Balancing Internal and External Model Validation Resources

The question of “build versus buy” is every bit as applicable and challenging to model validation departments as it is to other areas of a financial institution. With no “one-size-fits-all” solution, banks are frequently faced with a balancing act between the use of internal and external model validation resources. This article is a guide for deciding between staffing a fully independent internal model validation department, outsourcing the entire operation, or a combination of the two.

Striking the appropriate balance is a function of at least five factors:

  1. control and independence
  2. hiring constraints
  3. cost
  4. financial risk
  5. external (regulatory, market, and other) considerations

Control and Independence

Internal validations bring a measure of control to the operation. Institutions understand the specific skill sets of their internal validation team beyond their resumes and can select the proper team for the needs of each model. Control also extends to the final report, its contents, and how findings are described and rated.

Further, the outcome and quality of internal validations may be more reliable. Because a bank must present and defend validation work to its regulators, low-quality work submitted by an external validator may need to be redone by yet another external validator, often on short notice, in order to bring the initial external model validation up to spec.

Elements of control, however, must sometimes be sacrificed in order to achieve independence. Institutions must be able to prove that the validator’s interests are independent from the model validation outcomes. While larger banks frequently have large, freestanding internal model validation departments whose organizational independence is clear and distinct, quantitative experts at smaller institutions must often wear multiple hats by necessity.

Ultimately the question of balancing control and independence can only be suitably addressed by determining whether internal personnel qualified to perform model validations are capable of operating without any stake in the outcome (and persuading examiners that this is, in fact, the case).

Hiring Constraints

Practically speaking, hiring constraints represent a major consideration. Hiring limitations may result from budgetary or other less obvious factors. Organizational limits aside, it is not always possible to hire employees with a needed skill set at a workable salary range at the time when they are needed. For smaller banks with limited bandwidth or larger banks that need to further expand, external model validation resources may be sought out of sheer necessity.

Cost

Cost is an important factor that can be tricky to quantify. Model validators tend to be highly specialized; many typically work on one type of model, for example, Basel models. If your bank is large enough and has enough Basel models to keep a Basel model validator busy with internal model validations all year, then it may be cost effective to have a Basel model validator on staff. But if your Basel model validator is only busy for six months of the year, then a full-time Basel validator is only efficient if you have other projects that are suited to that validator’s experience and cost. To complicate things further, an employee’s cost is typically housed in one department, making it difficult from a budget perspective to balance an employee’s time and cost across departments.

If we were building a cost model to determine how many internal validators we should hire, the input variables would include:

  1. the number of models in our inventory
  2. the skills required to validate each model
  3. the risk classification of each model (i.e., how often validations must be completed)
..........
INSTRUCTIONS FOR THE TASK:
In the article on balancing internal and external model validation above, what type of model is given as an example of the single kind many specialized validators work on?
..........
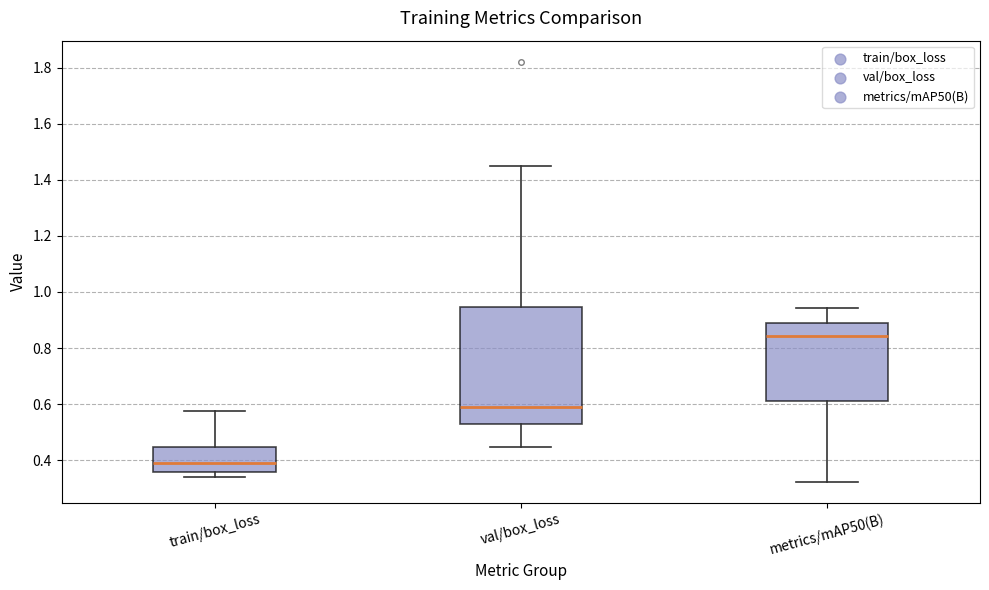

Reading left to right, read every box against the y-axis: the position of its median line, the range the box covers, and the ends of its whiskers. The values are not printed on the chart, so give them approximately, as read against the axis.

train/box_loss: median 0.40, box 0.36 to 0.44, whiskers 0.34 to 0.58
val/box_loss: median 0.60, box 0.52 to 0.94, whiskers 0.44 to 1.44
metrics/mAP50(B): median 0.84, box 0.62 to 0.90, whiskers 0.32 to 0.94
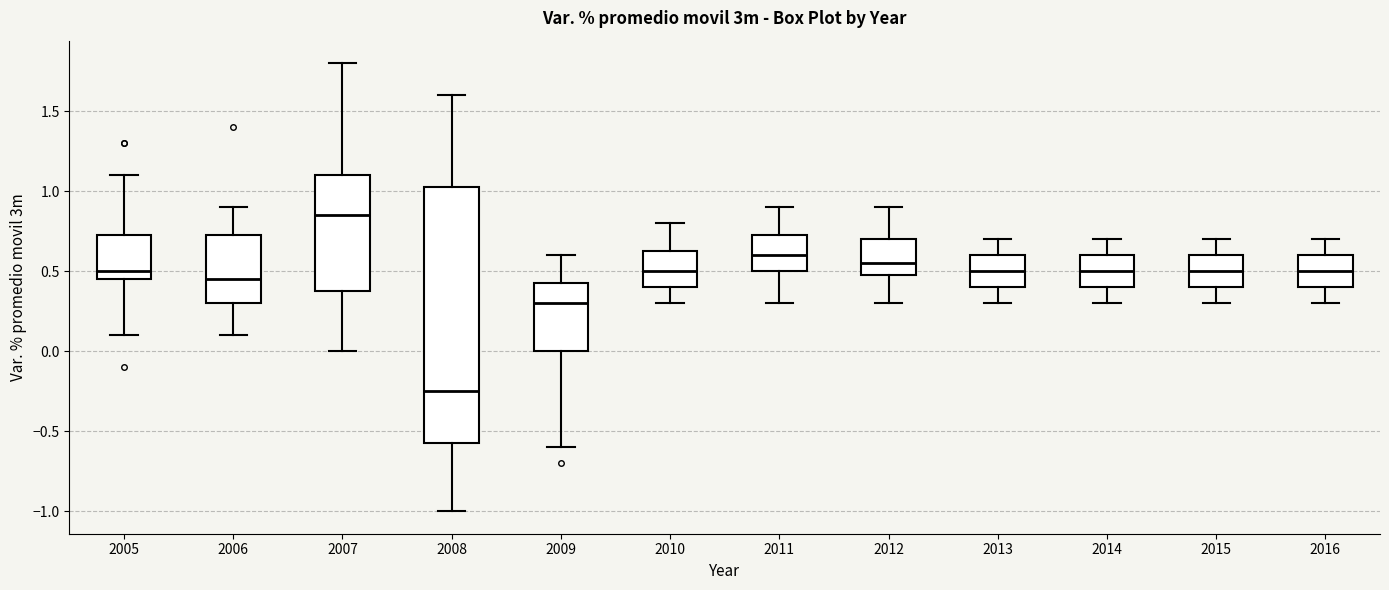

Where is the lower edge of the box at x = 2014 on the y-axis? The values are not printed on the chart, so give them approximately, as read against the axis.

0.40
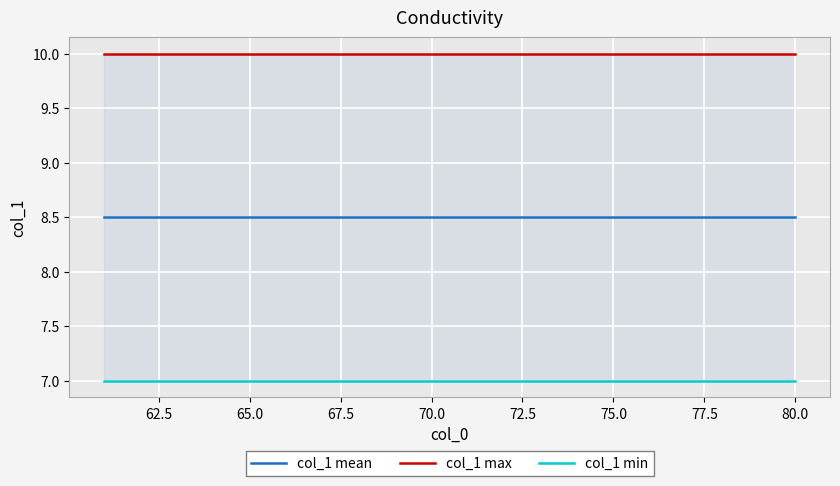

How many data points does each series have?

20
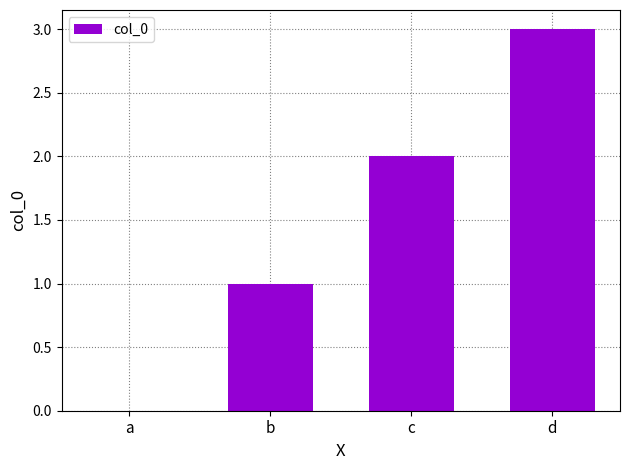

What value does the data have at c?

2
..........
RESPONSE BELOW:
Basel models.